In such a refined event of reading and recreating come together the ‘creative and intellectual effort’ of which Vargas Llosa speaks, and ‘the subtle cues of real-life environments’ held up by McGilchrist.

Young people need the full range of such experiences to allow their emotional and intellectual lives to flourish. In which case they will become more and more sensitive to the profound difference between seeing and believing.

CJM 4/2015







Monday 13 April 2015

Five star treatment for the Kresala

It's good to see the first five star reviews of The Voyage of the Kresala appearing on the Amazon page. See:
 
http://www.amazon.co.uk/dp/B00TXWJSE0

"A hero's journey in a classic sense ...," says one reviewer. "... a joy for both children and adults alike."

I'm really glad that the importance of the hero's journey has shone through for this reviewer.  In the book, Gentil truly has to travel into the unknown and face new dimensions within himself as well as in the world around, and therein lies the heroic journey.

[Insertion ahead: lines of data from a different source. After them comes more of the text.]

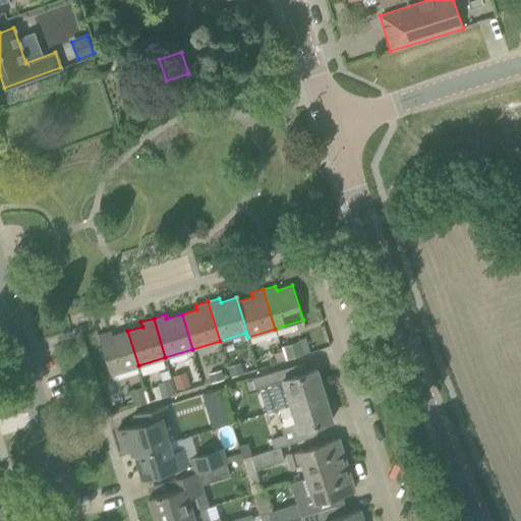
[(110,374),(129,368),(138,365),(127,331),(112,336),(110,332),(98,335),(110,374)]
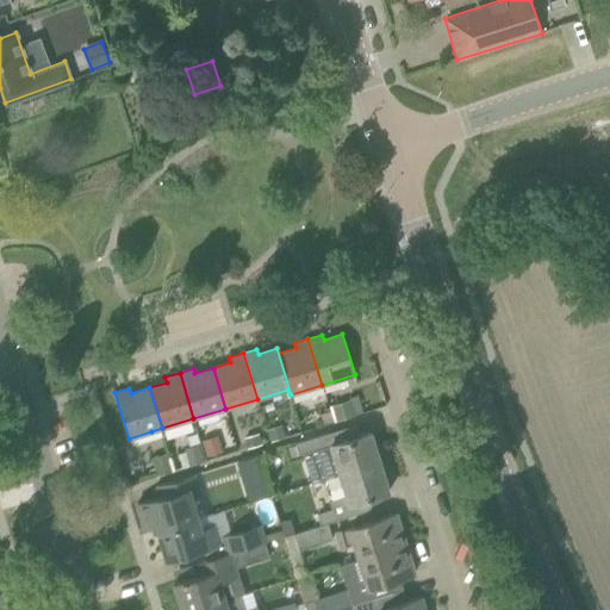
[(337,421),(353,416),(349,400),(332,406),(337,421)]
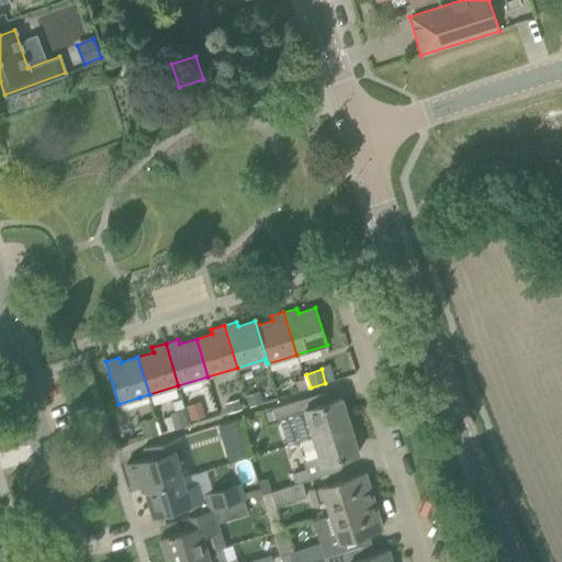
[(296,390),(306,386),(303,377),(293,379),(296,390)]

For the same reason I wanted to include the "voyage" in the book title, and again the same reviewer notes that the boat herself "is at the centre of a mythic quest" in which all on board participate. All are in flight, but at the same time in search of a kind of redemption. Itxaso's mission binds them all on the physical journey, but for each one an inner quest mirrors the outer.

The quest gives meaning to life. I am reminded here of Viktor Frankl's renowned work in Vienna with suicidally inclined youngsters, where his therapy consisted in helping them to find a meaning and purpose for their life. We know that suicide is alarmingly common in young people in our own time, in the US being the second leading cause of death in youngsters from age 15-24.

It should be said here that my "seven songs" are all meant as songs of life and meaningfulness.This is the connection that all of King Abba's children have to make with reality, each in their own way.

Thanks to those who have taken the time and trouble to write their comments.